—Non, non, maman. Il dit qu'il neige et que le vent souffle fort; et il a raison, car on entend un fameux tapage dans la cheminée.
—Ha! reprit la vieille dame, il faisait un vent comme cela, et il tombait aussi de la neige, il y a bien des années.... Attendez, que je me rappelle.... juste cinq ans avant la mort de votre pauvre père. C'était la veille de Noël aussi, et je me souviens qu'il nous raconta l'histoire du vieux Gabriel Grub, qui a été enlevé par les goblins[33].
—L'histoire de qui? demanda M. Pickwick avec curiosité.
—Oh! rien, répliqua M. Wardle. L'histoire d'un vieux sacristain, que les bonnes gens d'ici supposent avoir été emporté par les goblins.
—Supposent! s'écria la vieille lady. Y a-t-il quelqu'un d'assez téméraire pour en douter? Supposent! N'avez-vous pas toujours entendu dire, depuis votre enfance, qu'il a été emporté par les goblins, et ne savez-vous pas que c'est la vérité?

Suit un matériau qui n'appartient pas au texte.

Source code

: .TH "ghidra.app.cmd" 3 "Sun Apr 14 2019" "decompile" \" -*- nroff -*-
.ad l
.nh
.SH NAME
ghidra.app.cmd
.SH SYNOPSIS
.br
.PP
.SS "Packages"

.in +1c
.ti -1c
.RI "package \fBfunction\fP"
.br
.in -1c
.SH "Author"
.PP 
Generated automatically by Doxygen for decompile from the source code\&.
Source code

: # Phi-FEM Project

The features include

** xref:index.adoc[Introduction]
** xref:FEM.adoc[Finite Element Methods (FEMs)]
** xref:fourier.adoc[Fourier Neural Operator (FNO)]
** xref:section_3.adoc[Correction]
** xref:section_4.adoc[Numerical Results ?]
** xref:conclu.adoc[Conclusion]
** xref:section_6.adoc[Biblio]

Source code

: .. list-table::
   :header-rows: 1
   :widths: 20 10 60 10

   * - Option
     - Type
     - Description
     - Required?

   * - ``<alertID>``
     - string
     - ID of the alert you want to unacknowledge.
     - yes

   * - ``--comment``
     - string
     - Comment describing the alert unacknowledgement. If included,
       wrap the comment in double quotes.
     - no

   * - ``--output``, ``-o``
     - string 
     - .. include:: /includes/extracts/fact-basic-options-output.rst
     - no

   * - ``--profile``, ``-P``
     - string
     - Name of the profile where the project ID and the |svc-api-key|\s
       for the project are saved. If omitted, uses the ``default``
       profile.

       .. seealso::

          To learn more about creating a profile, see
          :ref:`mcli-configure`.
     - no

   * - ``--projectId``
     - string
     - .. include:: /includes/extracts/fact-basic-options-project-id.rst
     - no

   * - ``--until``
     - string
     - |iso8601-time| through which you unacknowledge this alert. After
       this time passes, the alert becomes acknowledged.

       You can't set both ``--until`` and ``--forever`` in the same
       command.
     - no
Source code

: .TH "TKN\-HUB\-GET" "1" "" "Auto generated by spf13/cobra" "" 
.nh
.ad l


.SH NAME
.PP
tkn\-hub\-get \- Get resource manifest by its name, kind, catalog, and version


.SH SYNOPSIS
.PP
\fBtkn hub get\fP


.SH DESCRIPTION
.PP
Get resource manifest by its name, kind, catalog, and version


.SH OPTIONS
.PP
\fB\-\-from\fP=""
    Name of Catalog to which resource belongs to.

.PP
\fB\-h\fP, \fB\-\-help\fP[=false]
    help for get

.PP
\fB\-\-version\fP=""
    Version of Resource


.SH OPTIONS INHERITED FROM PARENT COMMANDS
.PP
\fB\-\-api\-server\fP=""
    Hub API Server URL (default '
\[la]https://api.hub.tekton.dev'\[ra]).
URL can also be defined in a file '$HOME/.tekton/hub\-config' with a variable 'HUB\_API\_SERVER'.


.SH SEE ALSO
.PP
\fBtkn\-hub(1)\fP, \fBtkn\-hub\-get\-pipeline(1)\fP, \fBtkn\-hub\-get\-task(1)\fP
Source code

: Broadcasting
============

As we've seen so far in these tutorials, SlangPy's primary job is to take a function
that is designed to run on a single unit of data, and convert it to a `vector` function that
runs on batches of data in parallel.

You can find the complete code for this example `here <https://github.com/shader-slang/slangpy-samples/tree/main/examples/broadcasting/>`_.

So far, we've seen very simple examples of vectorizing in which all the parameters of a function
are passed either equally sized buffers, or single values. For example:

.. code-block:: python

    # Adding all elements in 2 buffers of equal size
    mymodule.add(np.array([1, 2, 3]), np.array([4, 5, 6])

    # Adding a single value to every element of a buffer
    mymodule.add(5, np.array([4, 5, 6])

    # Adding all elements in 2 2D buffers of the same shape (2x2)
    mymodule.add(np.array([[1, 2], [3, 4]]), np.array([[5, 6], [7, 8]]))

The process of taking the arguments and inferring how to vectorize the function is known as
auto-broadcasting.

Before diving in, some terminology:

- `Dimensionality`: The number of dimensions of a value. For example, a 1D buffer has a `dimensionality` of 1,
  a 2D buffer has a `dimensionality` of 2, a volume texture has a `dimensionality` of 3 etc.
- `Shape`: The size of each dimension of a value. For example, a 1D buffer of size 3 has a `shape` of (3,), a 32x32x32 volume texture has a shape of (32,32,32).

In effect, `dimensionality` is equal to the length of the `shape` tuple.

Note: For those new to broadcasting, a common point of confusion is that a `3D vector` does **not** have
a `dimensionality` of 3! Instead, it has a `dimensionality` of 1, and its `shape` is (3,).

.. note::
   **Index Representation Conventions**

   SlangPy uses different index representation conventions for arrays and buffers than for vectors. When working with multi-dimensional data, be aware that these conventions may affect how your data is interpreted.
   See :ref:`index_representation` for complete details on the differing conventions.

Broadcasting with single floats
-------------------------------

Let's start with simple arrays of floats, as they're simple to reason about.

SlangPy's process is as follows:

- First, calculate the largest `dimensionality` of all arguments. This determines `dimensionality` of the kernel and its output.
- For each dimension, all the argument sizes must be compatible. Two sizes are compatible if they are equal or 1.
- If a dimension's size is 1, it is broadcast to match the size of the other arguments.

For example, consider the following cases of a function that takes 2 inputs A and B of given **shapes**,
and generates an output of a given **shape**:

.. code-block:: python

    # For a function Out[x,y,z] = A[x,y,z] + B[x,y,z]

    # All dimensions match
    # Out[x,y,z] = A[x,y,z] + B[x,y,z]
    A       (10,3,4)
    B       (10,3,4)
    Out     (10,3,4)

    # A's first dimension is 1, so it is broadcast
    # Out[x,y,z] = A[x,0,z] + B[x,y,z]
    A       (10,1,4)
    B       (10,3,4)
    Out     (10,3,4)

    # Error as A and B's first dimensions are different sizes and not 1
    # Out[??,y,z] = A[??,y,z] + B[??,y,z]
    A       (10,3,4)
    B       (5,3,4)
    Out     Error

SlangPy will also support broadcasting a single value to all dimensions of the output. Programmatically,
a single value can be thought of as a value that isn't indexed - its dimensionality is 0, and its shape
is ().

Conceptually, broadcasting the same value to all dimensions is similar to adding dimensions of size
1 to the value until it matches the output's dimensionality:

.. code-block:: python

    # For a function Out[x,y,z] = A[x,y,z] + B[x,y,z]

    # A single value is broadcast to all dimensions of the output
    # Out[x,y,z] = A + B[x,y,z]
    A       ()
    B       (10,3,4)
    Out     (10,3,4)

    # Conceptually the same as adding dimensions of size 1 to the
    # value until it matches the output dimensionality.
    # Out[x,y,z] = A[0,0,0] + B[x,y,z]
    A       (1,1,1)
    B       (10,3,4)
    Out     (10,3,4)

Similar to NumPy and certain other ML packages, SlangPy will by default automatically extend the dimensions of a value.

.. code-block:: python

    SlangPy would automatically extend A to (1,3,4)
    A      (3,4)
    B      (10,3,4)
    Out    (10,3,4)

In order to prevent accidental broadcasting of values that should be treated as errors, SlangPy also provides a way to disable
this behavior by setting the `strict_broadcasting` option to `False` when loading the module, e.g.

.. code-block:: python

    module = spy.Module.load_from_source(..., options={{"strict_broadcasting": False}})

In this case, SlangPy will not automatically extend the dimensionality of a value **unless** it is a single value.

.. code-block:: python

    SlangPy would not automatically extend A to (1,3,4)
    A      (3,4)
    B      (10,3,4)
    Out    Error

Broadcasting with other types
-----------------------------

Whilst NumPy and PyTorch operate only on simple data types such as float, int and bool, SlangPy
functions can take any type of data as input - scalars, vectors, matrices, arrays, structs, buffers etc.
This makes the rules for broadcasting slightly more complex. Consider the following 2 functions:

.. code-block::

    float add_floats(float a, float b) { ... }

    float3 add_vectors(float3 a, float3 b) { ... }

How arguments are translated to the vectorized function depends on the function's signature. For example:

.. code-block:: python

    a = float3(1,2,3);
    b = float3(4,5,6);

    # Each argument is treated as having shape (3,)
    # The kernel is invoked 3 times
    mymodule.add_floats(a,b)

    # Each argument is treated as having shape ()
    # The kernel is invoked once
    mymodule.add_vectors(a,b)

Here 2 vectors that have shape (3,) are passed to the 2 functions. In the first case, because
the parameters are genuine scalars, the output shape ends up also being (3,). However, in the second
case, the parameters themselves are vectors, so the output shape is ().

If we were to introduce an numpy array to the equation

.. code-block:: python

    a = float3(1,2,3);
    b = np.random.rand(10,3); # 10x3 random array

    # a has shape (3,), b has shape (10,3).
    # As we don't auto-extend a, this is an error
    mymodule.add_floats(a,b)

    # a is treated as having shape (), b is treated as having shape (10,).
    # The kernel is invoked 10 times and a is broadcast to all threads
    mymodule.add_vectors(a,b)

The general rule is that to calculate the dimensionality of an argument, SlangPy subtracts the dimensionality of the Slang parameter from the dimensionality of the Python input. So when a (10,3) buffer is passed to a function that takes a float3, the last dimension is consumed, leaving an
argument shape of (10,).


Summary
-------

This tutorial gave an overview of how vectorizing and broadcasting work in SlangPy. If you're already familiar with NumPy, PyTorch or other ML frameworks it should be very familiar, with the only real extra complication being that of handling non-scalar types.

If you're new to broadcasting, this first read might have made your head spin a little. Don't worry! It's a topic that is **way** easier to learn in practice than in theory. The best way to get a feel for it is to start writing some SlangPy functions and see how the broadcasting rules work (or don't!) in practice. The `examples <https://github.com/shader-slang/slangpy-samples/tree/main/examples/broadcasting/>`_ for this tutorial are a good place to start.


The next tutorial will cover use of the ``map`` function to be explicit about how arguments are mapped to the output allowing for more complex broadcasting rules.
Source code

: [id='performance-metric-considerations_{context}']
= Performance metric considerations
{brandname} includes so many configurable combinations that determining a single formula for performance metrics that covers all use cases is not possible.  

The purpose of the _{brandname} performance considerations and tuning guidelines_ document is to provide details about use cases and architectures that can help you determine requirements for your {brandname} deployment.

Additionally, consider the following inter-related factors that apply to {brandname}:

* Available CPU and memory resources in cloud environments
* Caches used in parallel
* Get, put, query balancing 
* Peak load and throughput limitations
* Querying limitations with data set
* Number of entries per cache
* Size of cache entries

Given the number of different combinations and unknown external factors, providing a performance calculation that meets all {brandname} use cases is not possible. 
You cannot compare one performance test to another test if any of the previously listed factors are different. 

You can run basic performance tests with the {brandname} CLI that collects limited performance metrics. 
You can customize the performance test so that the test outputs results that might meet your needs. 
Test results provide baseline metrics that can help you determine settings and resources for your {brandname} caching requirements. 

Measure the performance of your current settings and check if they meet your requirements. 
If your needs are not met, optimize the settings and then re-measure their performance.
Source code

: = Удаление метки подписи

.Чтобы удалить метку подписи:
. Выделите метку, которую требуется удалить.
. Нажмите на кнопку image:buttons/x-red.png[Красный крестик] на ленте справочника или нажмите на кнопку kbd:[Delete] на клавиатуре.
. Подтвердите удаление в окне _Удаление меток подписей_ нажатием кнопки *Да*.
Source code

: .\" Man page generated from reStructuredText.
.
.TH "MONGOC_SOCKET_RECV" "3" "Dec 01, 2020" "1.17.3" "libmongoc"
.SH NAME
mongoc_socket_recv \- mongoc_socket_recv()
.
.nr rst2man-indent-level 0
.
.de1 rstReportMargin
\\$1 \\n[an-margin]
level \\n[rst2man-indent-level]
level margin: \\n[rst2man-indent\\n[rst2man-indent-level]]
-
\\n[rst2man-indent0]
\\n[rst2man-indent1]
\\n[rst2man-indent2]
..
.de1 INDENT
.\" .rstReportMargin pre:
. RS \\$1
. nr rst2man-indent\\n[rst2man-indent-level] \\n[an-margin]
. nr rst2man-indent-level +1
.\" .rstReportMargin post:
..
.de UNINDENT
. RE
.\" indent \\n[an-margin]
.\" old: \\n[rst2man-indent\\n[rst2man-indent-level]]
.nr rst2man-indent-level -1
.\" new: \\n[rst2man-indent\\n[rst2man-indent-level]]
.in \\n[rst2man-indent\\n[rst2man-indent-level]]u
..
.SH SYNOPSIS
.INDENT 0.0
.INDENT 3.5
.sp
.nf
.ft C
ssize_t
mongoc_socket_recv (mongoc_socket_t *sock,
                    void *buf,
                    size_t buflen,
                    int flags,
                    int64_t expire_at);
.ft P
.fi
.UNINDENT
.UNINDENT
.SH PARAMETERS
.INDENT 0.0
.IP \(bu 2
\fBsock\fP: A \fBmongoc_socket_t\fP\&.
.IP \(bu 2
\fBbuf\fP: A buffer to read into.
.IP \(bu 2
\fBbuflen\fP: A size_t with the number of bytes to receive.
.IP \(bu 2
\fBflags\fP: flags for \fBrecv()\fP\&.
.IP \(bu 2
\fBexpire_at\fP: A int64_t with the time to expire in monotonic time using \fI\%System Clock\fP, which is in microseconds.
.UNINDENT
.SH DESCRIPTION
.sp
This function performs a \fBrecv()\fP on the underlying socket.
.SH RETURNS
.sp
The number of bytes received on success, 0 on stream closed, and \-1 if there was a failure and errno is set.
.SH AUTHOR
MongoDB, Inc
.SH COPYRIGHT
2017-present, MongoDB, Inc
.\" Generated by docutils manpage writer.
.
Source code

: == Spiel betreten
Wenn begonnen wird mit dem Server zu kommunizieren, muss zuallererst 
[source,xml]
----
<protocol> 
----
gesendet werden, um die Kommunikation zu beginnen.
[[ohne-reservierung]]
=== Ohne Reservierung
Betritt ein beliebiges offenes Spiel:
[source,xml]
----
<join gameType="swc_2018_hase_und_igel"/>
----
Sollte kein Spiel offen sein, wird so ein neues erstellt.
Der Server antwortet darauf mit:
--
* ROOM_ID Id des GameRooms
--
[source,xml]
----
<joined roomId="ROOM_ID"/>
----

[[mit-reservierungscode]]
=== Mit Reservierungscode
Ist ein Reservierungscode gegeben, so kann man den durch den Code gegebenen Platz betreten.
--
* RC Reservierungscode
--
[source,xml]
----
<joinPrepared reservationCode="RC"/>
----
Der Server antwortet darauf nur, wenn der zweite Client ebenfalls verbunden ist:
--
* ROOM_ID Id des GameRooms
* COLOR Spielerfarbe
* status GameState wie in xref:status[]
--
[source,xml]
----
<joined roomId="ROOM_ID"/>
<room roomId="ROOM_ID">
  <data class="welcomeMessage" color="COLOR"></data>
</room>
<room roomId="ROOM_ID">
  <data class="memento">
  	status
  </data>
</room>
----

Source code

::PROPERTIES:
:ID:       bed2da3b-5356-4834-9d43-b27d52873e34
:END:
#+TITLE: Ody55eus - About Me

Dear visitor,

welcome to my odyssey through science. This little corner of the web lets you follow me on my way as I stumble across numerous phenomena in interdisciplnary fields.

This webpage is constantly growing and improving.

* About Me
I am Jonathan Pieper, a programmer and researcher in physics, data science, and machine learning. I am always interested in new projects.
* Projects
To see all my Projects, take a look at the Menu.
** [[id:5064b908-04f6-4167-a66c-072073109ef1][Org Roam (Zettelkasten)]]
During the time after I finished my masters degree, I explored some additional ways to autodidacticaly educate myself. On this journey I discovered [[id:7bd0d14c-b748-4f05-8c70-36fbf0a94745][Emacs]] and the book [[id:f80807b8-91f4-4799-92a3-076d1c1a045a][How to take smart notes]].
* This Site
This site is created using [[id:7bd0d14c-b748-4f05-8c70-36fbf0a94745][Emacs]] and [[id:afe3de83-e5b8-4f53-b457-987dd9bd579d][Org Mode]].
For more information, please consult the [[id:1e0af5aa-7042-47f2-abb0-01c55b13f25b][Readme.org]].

—Très-bien, maman, répliqua M. Wardle, en riant, il fut emporté si vous voulez.—Il fut emporté par les goblins, Pickwick, et voilà toute l'histoire.
—Non pas, non pas, je vous assure, reprit M. Pickwick. Ce n'est pas toute l'histoire, car il faut que j'apprenne comment il fut enlevé, et pourquoi, et les tenants et les aboutissants.»
M. Wardle sourit, en voyant toutes les têtes se pencher pour l'écouter. Ayant donc rempli son verre d'une main libérale, il porta une santé à M. Pickwick, par un geste familier, et commença ainsi qu'il suit....
Mais que Dieu bénisse notre cerveau d'éditeur. A quel long chapitre nous sommes-nous laissé entraîner! Nous le déclarons solennellement, nous avions complétement oublié toutes ces petites entraves qu'on appelle chapitres. C'est égal: nous allons donner le champ libre aux revenants en leur ouvrant un nouveau chapitre. Point de passe-droits à leur préjudice, s'il vous plaît, messieurs et mesdames.